Job: Rewrite the passage on agent evaluation from "The honest answer" to "base model is.", changing "demo" to "prototype".

3. Trajectory assertions. Did the agent take a reasonable path, not just produce a reasonable answer? This is where you encode the patterns you found in traces. A correct response arrived at via 30 redundant tool calls is still a bug.

When the eval shifts after a change, the regressions are where the next iteration comes from. Net-positive isn't enough.

Closing the Loop

The eval set isn't something you write once. Production traces have to feed it. Sample traces from prod, both at random and via heuristics (high tool count, low judge score, user thumbs-down), triage them, and add the interesting ones to the eval as new cases or regression tests.

That's the loop:

Production emits OTel traces. A sampling job surfaces interesting ones. Those become eval cases. Eval runs on every prompt, tool, or model change. Regressions block deploy. New failures in prod become new cases.

Vendors will sell you pieces of this (Langfuse, Braintrust, LangSmith, and whichever startup pitched you this week), and the tools are useful. What they're selling is plumbing. Deciding what to assert and what counts as a regression is still your work.

Against My Own Argument

The strongest counterpoint to all of this is cost. Instrumenting OTel, building a sampling pipeline, maintaining an eval harness, triaging traces, keeping cases current as the product evolves. That's real engineering time. For an early-stage team with three users and a clear product hypothesis, that investment can easily exceed the cost of the bugs it would catch. An agent that works 80% of the time and ships next week is often better than a 95% agent that ships in a quarter.

The honest answer is that the loop scales with the stakes. If your agent is a demo, skip it. If it's processing financial transactions, run more cases than you think you need. Most production agents sit between those poles, and the right amount of investment is more than teams typically do and less than the full pipeline I described.

The other counterpoint, which I'd push back on, is that the models keep getting better and most of this scaffolding becomes unnecessary. Frontier models are clearly improving at planning and tool use, and that gap will keep widening. But surface area expands faster than capability. More tools, agents calling other agents, longer-horizon tasks. The teams who do well in that world will be the ones who can see what their systems are doing, regardless of how good the base model is.

The prompt is the easy part. The loop around it is the part that compounds.

Data excerpt:
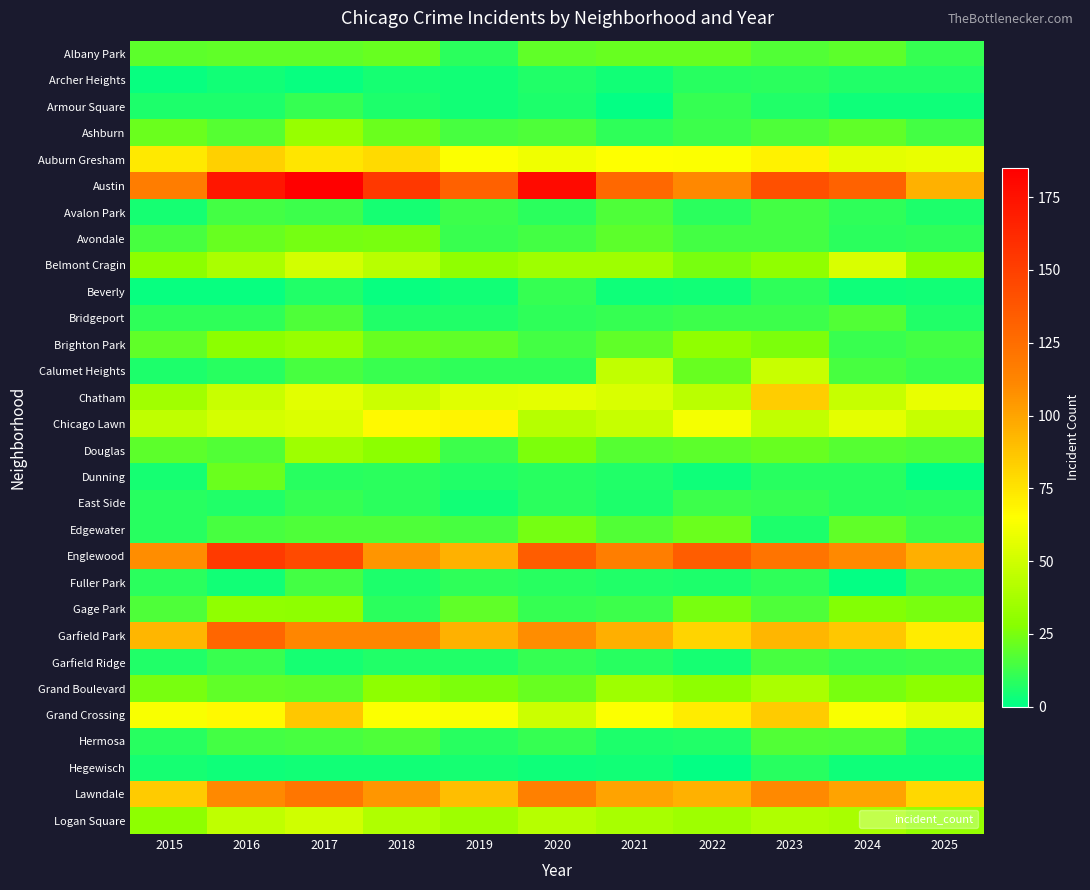

Which series changed the most between 2015 and 2025?

Austin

Output for this task:
The honest answer is that the loop scales with the stakes. If your agent is a prototype, skip it. If it's processing financial transactions, run more cases than you think you need. Most production agents sit between those poles, and the right amount of investment is more than teams typically do and less than the full pipeline I described.

The other counterpoint, which I'd push back on, is that the models keep getting better and most of this scaffolding becomes unnecessary. Frontier models are clearly improving at planning and tool use, and that gap will keep widening. But surface area expands faster than capability. More tools, agents calling other agents, longer-horizon tasks. The teams who do well in that world will be the ones who can see what their systems are doing, regardless of how good the base model is.